Many of the gains made by Labour in this scenario include those lost by the party in the 2019 general election, including Darlington, High Peak, Kensington, Stroud, Stoke-on-Trent Central, Clwyd South, Workington, Wrexham, Peterborough and Gedling, as well as others like Watford, Vale of Glamorgan, and Chingford and Woodford Green – the constituency of former Tory leader Iain Duncan Smith. However, several seats that Labour lost at the last election would remain in Tory hands, particularly Bishop Auckland, Redcar, Great Grimsby, Penistone and Stocksbridge, and Sedgefield – the former constituency of Tony Blair.
In Scotland, the SNP would gain all but one seat, with Labour holding onto its only seat.
The Liberal Democrats would lose five of the 11 seats won in 2019, including all of their seats in Scotland. Plaid Cymru and the Green Party would make no further gains.

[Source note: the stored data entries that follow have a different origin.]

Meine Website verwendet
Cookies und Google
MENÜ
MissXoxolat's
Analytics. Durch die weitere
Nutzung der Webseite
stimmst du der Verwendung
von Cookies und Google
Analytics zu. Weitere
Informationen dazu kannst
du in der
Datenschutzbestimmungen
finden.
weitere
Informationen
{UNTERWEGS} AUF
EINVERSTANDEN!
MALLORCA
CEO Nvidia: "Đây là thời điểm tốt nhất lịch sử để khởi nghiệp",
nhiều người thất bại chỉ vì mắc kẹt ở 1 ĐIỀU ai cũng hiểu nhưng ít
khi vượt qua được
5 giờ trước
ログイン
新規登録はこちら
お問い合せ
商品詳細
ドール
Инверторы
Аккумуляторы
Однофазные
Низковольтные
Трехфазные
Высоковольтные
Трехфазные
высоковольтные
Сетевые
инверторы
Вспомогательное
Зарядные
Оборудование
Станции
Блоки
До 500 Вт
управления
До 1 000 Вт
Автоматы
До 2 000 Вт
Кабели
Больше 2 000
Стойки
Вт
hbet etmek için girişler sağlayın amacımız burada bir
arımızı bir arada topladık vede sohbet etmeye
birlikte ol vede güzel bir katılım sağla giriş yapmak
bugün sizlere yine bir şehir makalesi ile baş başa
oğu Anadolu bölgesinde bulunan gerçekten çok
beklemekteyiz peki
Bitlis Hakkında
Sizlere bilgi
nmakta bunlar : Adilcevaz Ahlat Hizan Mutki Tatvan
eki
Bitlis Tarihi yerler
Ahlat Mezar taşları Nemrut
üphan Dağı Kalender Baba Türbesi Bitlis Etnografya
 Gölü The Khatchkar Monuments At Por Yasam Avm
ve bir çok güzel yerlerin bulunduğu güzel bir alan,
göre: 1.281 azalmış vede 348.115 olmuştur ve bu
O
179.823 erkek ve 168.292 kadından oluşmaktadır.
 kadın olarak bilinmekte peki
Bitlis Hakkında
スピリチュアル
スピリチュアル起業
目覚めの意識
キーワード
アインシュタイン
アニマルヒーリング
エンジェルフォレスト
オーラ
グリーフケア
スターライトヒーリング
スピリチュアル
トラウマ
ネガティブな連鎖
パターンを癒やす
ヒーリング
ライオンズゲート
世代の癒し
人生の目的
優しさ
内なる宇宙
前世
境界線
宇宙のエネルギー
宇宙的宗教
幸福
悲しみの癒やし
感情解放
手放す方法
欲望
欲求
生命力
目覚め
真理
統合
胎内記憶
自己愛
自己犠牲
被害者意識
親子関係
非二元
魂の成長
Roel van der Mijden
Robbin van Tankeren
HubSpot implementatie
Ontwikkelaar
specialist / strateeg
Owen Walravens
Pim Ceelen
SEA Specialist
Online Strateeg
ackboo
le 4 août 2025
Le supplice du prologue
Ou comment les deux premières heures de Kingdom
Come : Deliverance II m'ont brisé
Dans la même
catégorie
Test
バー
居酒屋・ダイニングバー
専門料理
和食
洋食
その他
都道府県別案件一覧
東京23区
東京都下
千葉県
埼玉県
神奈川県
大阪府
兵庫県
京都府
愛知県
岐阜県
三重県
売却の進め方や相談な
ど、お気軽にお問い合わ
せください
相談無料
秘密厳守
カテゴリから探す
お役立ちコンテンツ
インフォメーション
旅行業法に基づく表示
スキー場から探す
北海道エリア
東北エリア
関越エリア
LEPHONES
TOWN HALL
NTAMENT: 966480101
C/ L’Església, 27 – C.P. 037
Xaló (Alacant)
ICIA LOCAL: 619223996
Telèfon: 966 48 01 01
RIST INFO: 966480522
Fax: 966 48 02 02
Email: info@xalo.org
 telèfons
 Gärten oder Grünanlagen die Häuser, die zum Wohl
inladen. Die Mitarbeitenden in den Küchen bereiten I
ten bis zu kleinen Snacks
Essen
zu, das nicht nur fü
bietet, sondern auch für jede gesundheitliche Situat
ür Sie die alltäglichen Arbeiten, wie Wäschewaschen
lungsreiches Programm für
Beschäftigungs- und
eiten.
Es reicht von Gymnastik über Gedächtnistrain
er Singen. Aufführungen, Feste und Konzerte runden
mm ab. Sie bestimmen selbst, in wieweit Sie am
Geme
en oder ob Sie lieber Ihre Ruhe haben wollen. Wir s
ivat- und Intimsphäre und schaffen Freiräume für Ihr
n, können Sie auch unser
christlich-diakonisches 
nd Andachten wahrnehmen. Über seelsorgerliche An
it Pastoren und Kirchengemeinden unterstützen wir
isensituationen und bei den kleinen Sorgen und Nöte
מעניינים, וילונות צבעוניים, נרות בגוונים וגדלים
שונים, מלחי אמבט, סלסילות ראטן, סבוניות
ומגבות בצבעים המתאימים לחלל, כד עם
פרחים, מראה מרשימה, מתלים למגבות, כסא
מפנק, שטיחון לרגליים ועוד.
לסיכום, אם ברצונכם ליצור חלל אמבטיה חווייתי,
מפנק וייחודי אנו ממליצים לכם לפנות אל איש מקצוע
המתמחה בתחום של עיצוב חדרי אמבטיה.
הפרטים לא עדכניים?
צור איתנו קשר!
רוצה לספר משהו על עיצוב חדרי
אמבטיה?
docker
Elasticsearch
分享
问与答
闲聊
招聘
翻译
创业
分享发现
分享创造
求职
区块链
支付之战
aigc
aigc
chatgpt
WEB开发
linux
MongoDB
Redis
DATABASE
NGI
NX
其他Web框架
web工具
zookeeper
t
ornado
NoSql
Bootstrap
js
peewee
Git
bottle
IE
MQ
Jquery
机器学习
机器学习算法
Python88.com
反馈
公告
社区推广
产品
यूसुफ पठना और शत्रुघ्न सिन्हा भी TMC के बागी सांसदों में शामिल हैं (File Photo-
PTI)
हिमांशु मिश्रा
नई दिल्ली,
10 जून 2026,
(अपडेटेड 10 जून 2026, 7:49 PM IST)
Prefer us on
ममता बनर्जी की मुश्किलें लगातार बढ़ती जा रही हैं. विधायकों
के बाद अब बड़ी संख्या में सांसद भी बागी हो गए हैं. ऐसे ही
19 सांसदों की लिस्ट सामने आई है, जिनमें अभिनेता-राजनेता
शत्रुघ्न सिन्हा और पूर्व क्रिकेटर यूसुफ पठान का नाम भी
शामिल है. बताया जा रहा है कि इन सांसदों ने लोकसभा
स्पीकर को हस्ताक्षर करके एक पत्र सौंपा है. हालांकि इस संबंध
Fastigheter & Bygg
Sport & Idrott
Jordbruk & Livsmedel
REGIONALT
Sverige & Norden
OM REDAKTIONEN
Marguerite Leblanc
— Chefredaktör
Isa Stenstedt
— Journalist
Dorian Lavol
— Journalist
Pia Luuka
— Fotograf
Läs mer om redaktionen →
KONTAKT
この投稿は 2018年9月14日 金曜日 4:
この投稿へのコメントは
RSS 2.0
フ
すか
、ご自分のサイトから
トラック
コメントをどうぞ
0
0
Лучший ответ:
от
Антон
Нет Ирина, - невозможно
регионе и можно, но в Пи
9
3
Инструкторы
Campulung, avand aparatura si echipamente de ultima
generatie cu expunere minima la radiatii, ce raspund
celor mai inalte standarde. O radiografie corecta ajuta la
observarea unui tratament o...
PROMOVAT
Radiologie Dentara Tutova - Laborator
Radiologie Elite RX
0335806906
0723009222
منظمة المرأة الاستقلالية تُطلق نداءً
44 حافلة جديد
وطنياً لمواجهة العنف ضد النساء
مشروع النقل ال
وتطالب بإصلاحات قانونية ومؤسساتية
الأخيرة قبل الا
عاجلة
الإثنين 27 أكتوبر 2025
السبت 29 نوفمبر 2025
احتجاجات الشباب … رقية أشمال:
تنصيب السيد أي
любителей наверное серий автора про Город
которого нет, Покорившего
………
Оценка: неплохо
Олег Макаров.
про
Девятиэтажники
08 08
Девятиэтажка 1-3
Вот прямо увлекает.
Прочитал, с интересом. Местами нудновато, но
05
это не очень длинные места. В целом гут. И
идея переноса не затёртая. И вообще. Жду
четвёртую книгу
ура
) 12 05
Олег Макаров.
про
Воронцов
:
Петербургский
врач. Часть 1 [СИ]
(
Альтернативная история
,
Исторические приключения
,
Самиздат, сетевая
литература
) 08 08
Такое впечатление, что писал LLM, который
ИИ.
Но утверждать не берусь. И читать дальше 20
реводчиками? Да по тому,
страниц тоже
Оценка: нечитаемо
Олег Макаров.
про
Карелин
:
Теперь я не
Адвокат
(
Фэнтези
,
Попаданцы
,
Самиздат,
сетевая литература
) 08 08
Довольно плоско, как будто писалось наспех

In such a situation, the Conservatives may push for another confidence and supply arrangement with unionist parties in Northern Ireland, but this could leave them short of the 326 seats they would need. Labour would also face some difficulty reaching the threshold needed to get into Number 10; an agreement with the SNP would take them to only 308, with the addition of the six Liberal Democrat MPs still leaving them 12 seats short. Even a ‘rainbow’ arrangement with all ‘progressive’ parties, including the SDLP and the Alliance, would leave Labour with only 322 seats. In such a situation, either a minority government would have to be formed or another election could result.
This projection should be taken with a pinch of salt, however, as boundary changes are due to be completed by the next general election, which may vary how many seats each party would win.